The fields the groups played on left a little to be desired.
In Boca Chica, the baseball field doubles as a cow pasture.
”When we got out there early in the morning, they were out there sopping up the (rain) water with towels,” Donohew said. ”You knew it was a cow pasture because you could smell it.”
Other fields offered a barren landscape with half-built stadiums. One had frames left in the air when money ran out to continue building the roof. Another field bordered a jail and sat in the shadow of a 6-foot brick wall topped by barbed wire — the only thing separating the kids from the prison grounds.
Yet, wherever the Score International group went, kids came. They would accumulate around the instructors in large bunches, some climbing up on the dugout roofs to get a better view.

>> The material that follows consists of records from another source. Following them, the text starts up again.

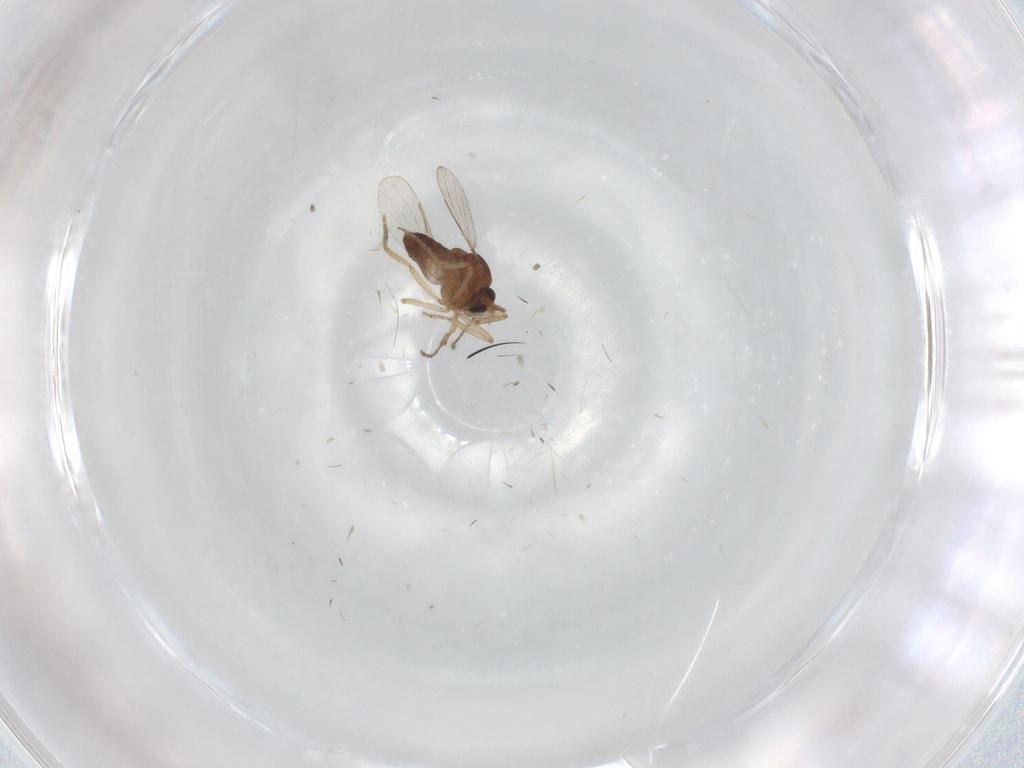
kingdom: Animalia
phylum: Arthropoda
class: Insecta
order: Diptera
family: Ceratopogonidae
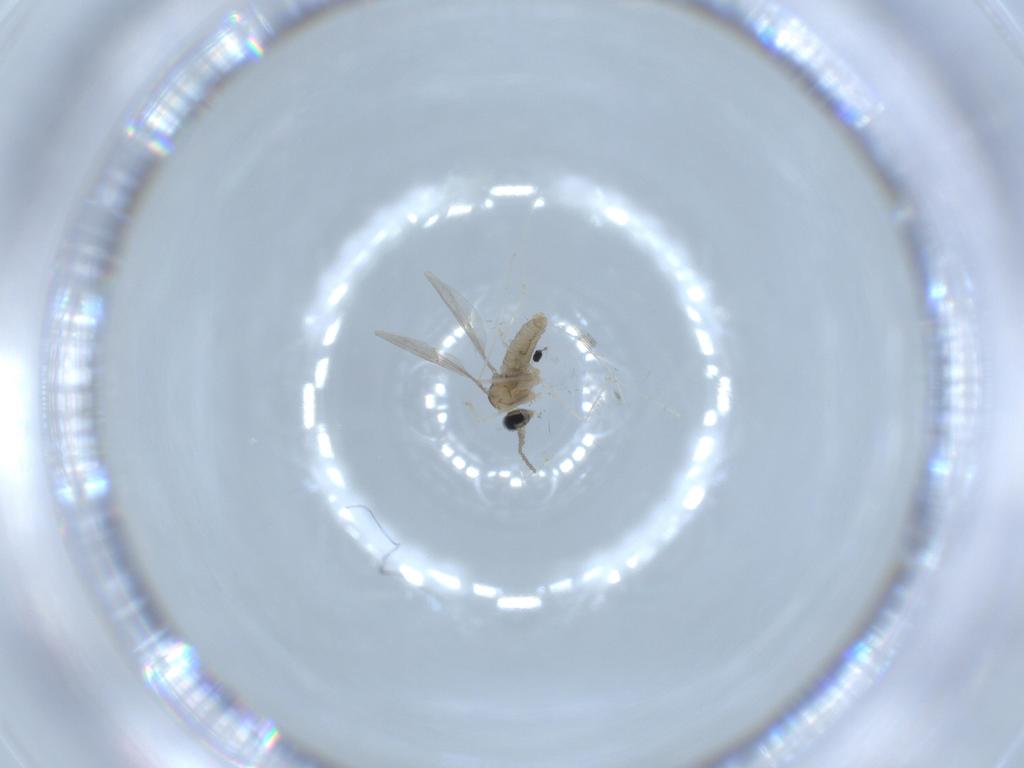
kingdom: Animalia
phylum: Arthropoda
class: Insecta
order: Diptera
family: Cecidomyiidae
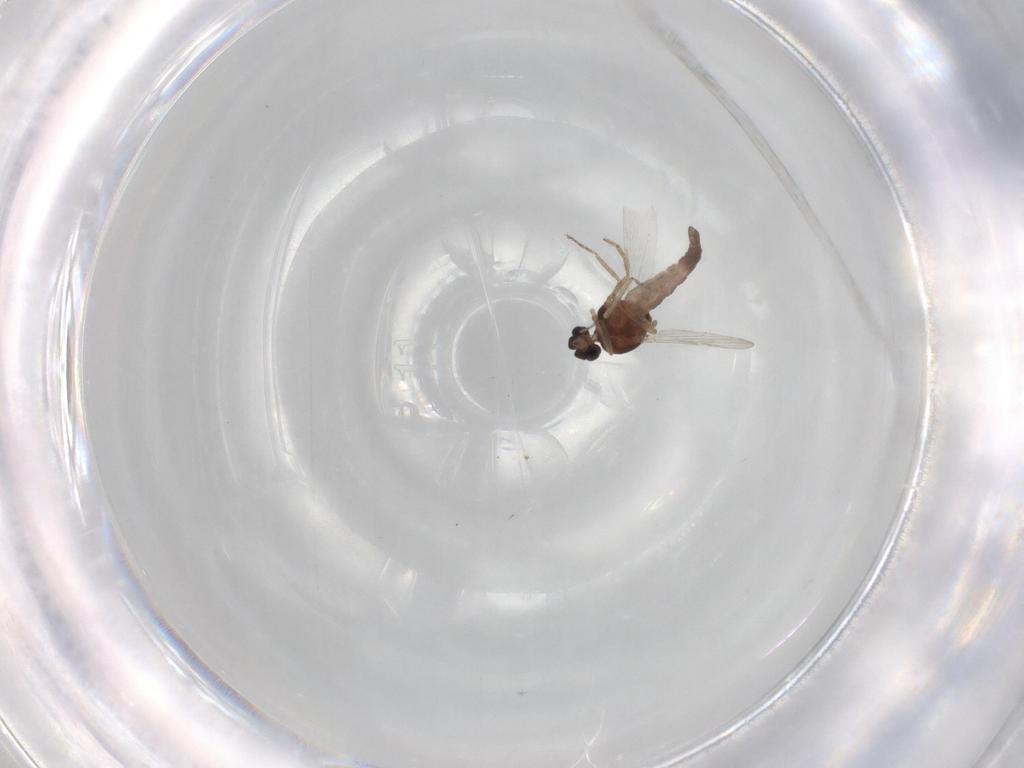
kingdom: Animalia
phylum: Arthropoda
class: Insecta
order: Diptera
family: Ceratopogonidae
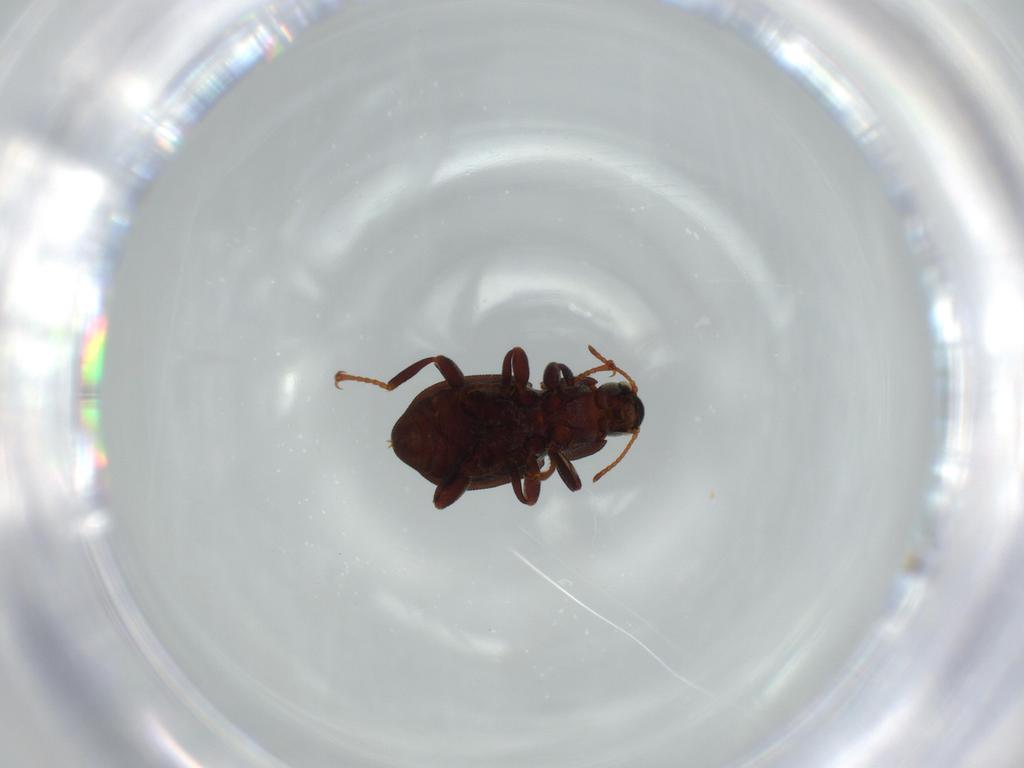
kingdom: Animalia
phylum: Arthropoda
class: Insecta
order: Coleoptera
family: Elmidae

After the five-day clinic, Donohew’s flight arrived at Cleveland Hopkins Airport, eventually getting him home about 1 a.m. Excited to share his adventure with his wife, the couple stayed awaked until 3 a.m.
”When he came back, he was so changed,” Bonnie Donohew said. ”I could tell right away, and it made me so envious. His intensity was so palpable. Initially, we thought he’d go one time, but the memory of those kids’ faces were burned in his mind. It has opened a whole new world for him.”
One of the things Donohew promised his wife after arriving home was that he would watch the things he complained about.
”He said, ‘If I ever complain about the size of our home again you have permission to kick me in the butt,’ ” Bonnie Donohew said. ”Those kids, especially the ones without clothes who came out in their underwear, they left him very humbled.”
There is no need for a flier this time around.
It’s not a matter of if Donohew is planning a return trip to the Dominican Republic. The date — Nov. 18 — already is displayed prominently on the family calendar.
Now it’s merely a matter of who is going with him.